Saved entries
● ● ● ● ● ● ●
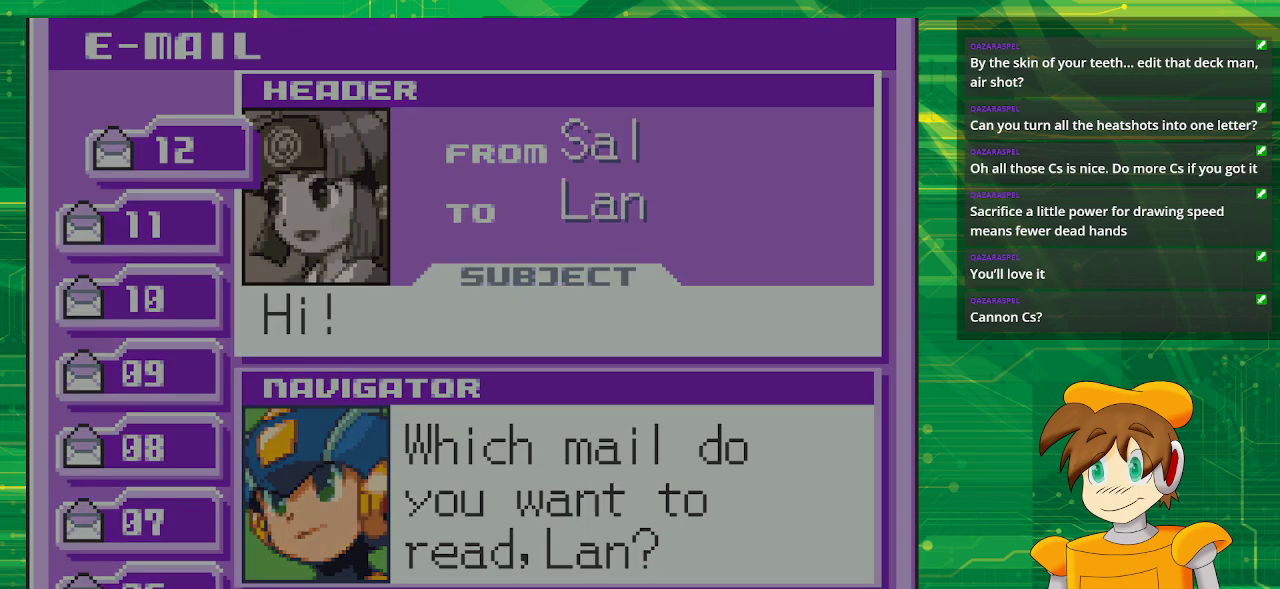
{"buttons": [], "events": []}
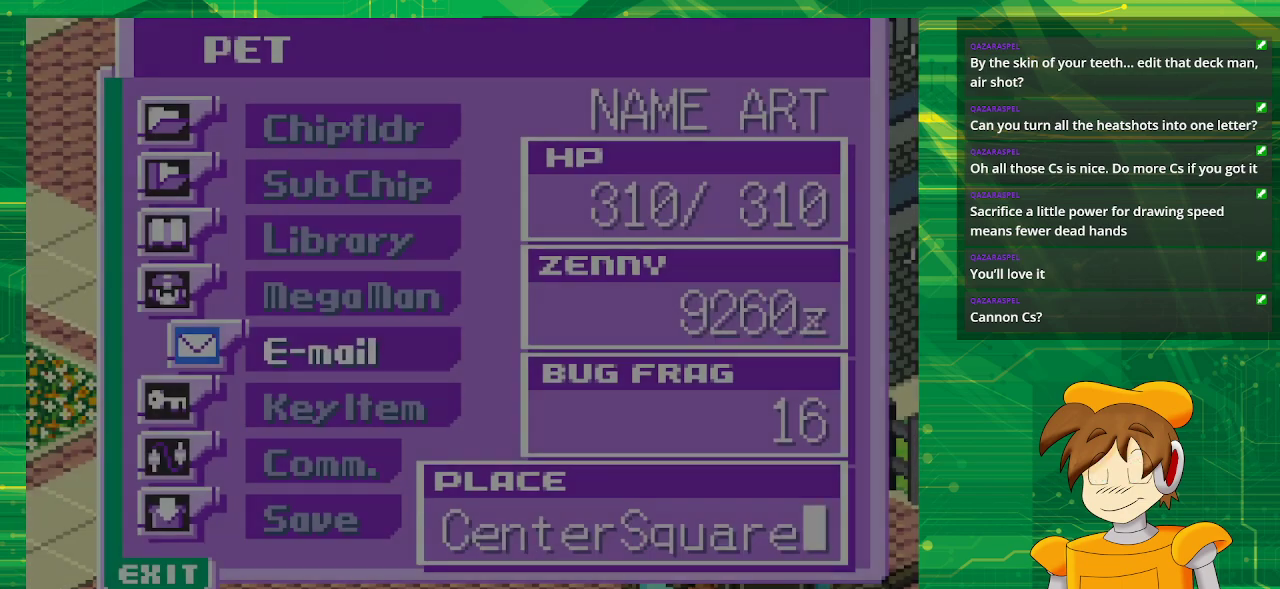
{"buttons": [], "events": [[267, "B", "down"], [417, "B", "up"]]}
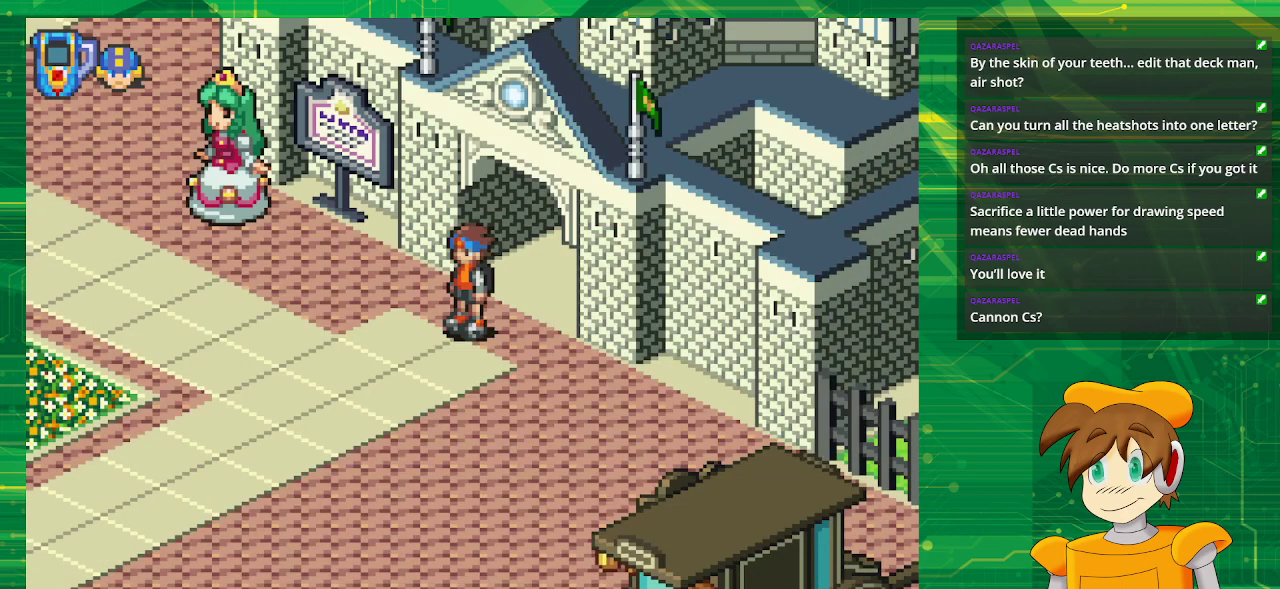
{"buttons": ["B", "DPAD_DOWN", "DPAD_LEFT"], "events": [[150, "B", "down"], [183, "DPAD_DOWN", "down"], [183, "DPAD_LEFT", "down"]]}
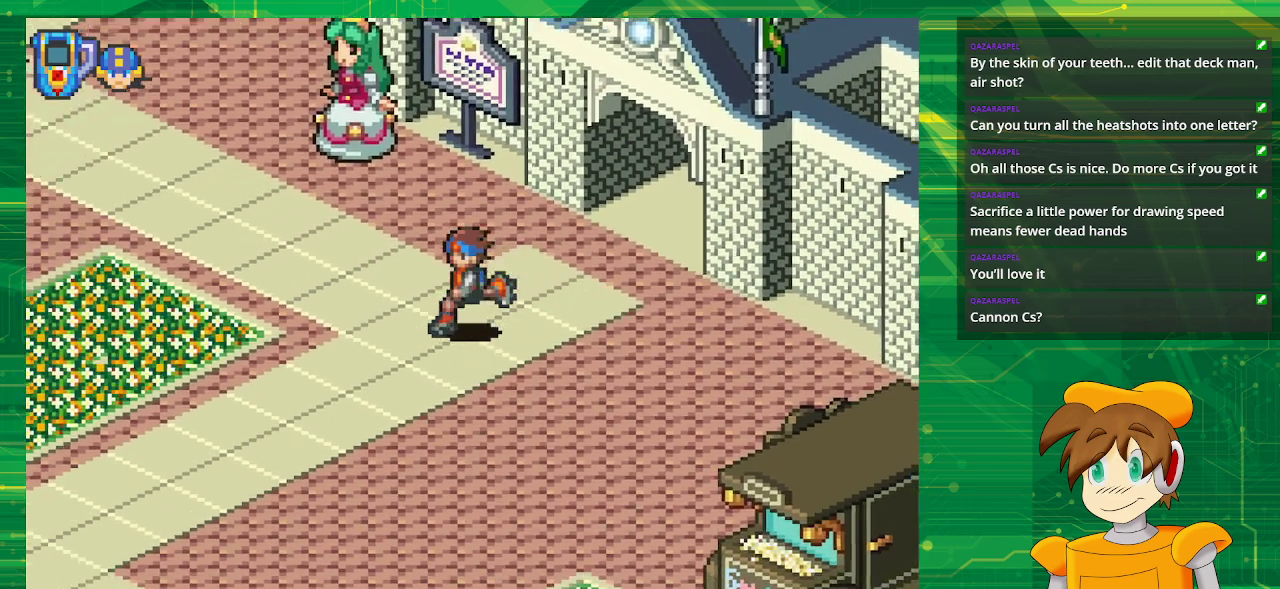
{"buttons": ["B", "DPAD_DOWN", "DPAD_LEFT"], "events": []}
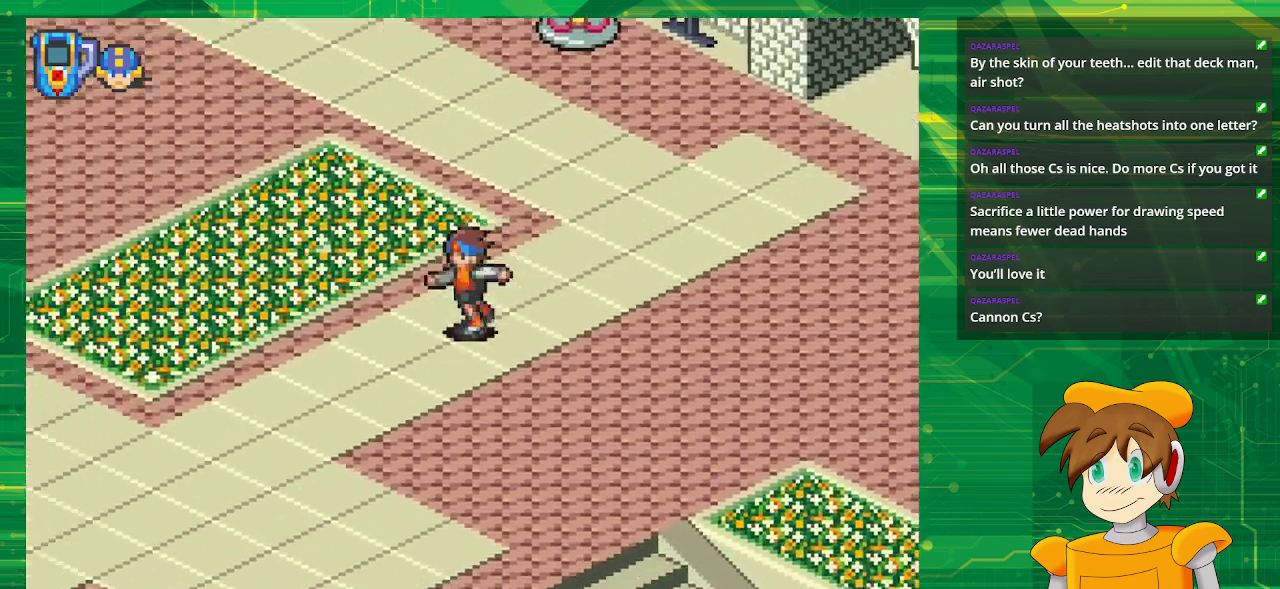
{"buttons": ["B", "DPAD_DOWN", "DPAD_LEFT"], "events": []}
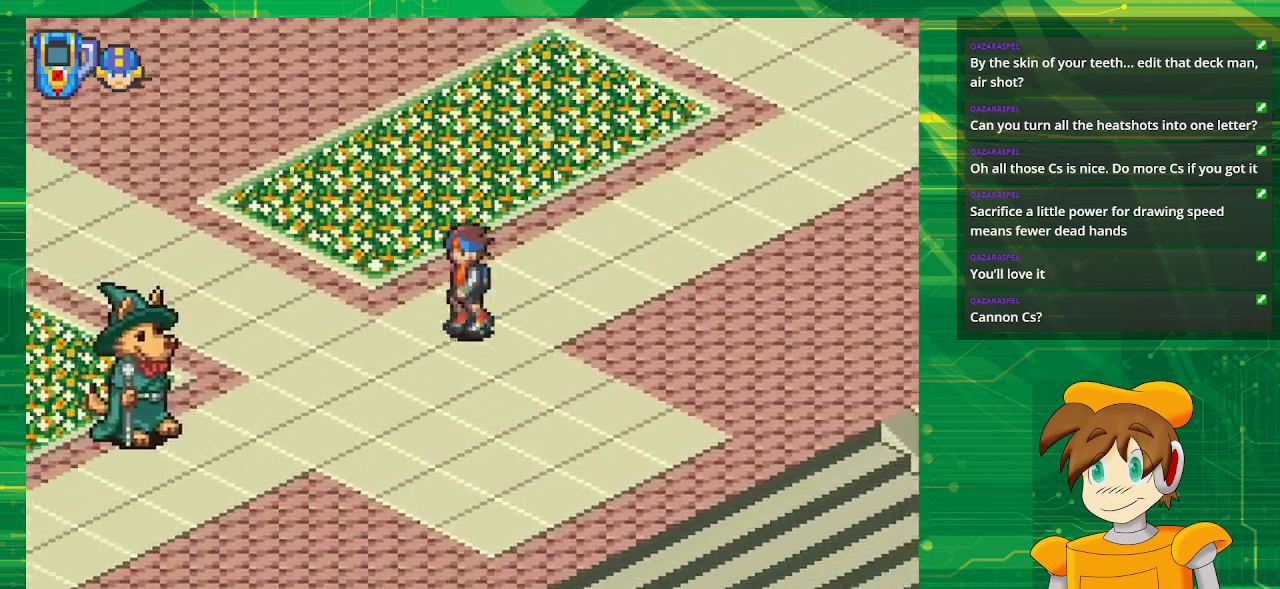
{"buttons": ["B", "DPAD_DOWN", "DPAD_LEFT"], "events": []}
● ● ● ● ● ● ●
(THE PROBLEM): Retype all the data exactly, please, without pictures.

(ANSWER SPACE):
{"buttons": [], "events": []}
{"buttons": [], "events": [[267, "B", "down"], [417, "B", "up"]]}
{"buttons": ["B", "DPAD_DOWN", "DPAD_LEFT"], "events": [[150, "B", "down"], [183, "DPAD_DOWN", "down"], [183, "DPAD_LEFT", "down"]]}
{"buttons": ["B", "DPAD_DOWN", "DPAD_LEFT"], "events": []}
{"buttons": ["B", "DPAD_DOWN", "DPAD_LEFT"], "events": []}
{"buttons": ["B", "DPAD_DOWN", "DPAD_LEFT"], "events": []}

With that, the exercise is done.